Dois vigias ouvidos durante o inquérito concluíram a seguinte sucessão de acontecimentos: provavelmente McArthur havia sido o último a ficar na casa, pois estava em seu turno de guarda à tarde. Ducat e Marshall teriam saído para verificar o equipamento na Casa de Barcos avariado pela tempestade na noite anterior. De seu posto de observação McArthur teria visto uma série de ondas se formando e correu para avisar seus colegas do perigo. Quando eles não ouviram seu alerta, ele resolveu ir até o lado de fora e avisá-los. Infelizmente ele não calculou bem o tempo que teria para chegar até eles e retornar antes da chegada das ondas. Os três acabaram alcançados e carregados para o mar onde provavelmente se afogaram.


O relatório não mencionava em momento algum o fato de Moore ter encontrado a porta trancada e uma barreira montada no interior da casa. Não mencionava também o relógio parado ou o fato da lareira da cozinha ter ficado acesa enquanto a da sala e dos quartos parecia não ter sido usadas a dias. O testemunho de Moore foi considerado exagerado e até a integridade do funcionário foi colocada em cheque durante o inquérito.

De fato, na tarde de 14 de dezembro houve uma forte tempestade com ondas muito altas, mas no dia 15, data da última anotação no diário, não é mencionado nenhum sério. Além disso, existe a questão de que os três vigias tinham certa experiência. Eles não cometeriam o erro grosseiro de abandonar o farol durante uma tempestade com ondas fortes a ponto de varrer a ilha.

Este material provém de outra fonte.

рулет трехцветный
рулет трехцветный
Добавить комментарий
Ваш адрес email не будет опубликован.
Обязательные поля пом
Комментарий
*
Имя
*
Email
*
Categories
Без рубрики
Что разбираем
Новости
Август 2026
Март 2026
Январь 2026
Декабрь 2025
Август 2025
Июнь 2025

Mas existem outras teorias. Segundo alguns, um dos três vigias teria ficado louco e assassinado os outros dois enquanto estes dormiam. Ele teria arrastado os corpos até o mar e os amarrado a pedras para que afundassem. Finalmente, descontrolado e arrependido de seu ato, o assassino teria saltado para as águas revoltas onde também morreu. Alguns chegam a dizer que houve algum tipo de luta na qual a porta foi trancada e barrada, mas que mesmo assim, a violência irrompeu de tal maneira que todos acabaram mortos. Suspeitas a respeito de Donald MacArthur foram levantadas, e alguns chegaram a dizer que ele tinha problemas mentais e que havia passado alguns anos sob a tutela de um manicômio. Nada disso, entretanto foi comprovado.

Ilha Flannan hoje - o Farol continua lá. 
E há rumores ainda mais estranhos que mencionam discos voadores, serpentes marinhas e até mesmo um lendário pássaro gigante do folclore escocês que teria atacado o farol e levado seus ocupantes para alimentar os seus filhotes. 

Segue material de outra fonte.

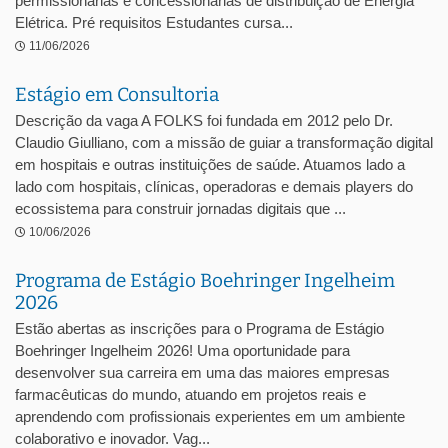
permissionárias e concessionárias de distribuição de Energia
Elétrica. Pré requisitos Estudantes cursa...
11/06/2026
Estágio em Consultoria
Descrição da vaga A FOLKS foi fundada em 2012 pelo Dr.
Claudio Giulliano, com a missão de guiar a transformação digital
em hospitais e outras instituições de saúde. Atuamos lado a
lado com hospitais, clínicas, operadoras e demais players do
ecossistema para construir jornadas digitais que ...
10/06/2026
Programa de Estágio Boehringer Ingelheim
2026
Estão abertas as inscrições para o Programa de Estágio
Boehringer Ingelheim 2026! Uma oportunidade para
desenvolver sua carreira em uma das maiores empresas
farmacêuticas do mundo, atuando em projetos reais e
aprendendo com profissionais experientes em um ambiente
colaborativo e inovador. Vag...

Historicamente as Ilhas Flannan sempre foram famosas por superstições que remetem a época anterior a ela ter recebido seu nome em homenagem a Saint Flan. Dizem que todos os que colocavam os pés na ilha tinham de repetir uma oração para o santo a fim de poder deixar o lugar, do contrário, uma morte terrível os aguardava. Há também estórias sinistras sobre fantasmas que atraíam homens para os penhascos e ventos repentinos que os lançam nas águas cinzentas e frias.

Seja como for, 70 anos se passaram sem mais nenhum incidente até que em 1971, o farol foi modernizado e automatizado, dispensando a necessidade de vigias permanentes na ilha. 

Hoje, o solitário farol de Eilean Mor continua a lançar sua luz sobre o oceano, possivelmente buscando sinal dos vigias desaparecidos cujo paradeiro jamais foi descoberto.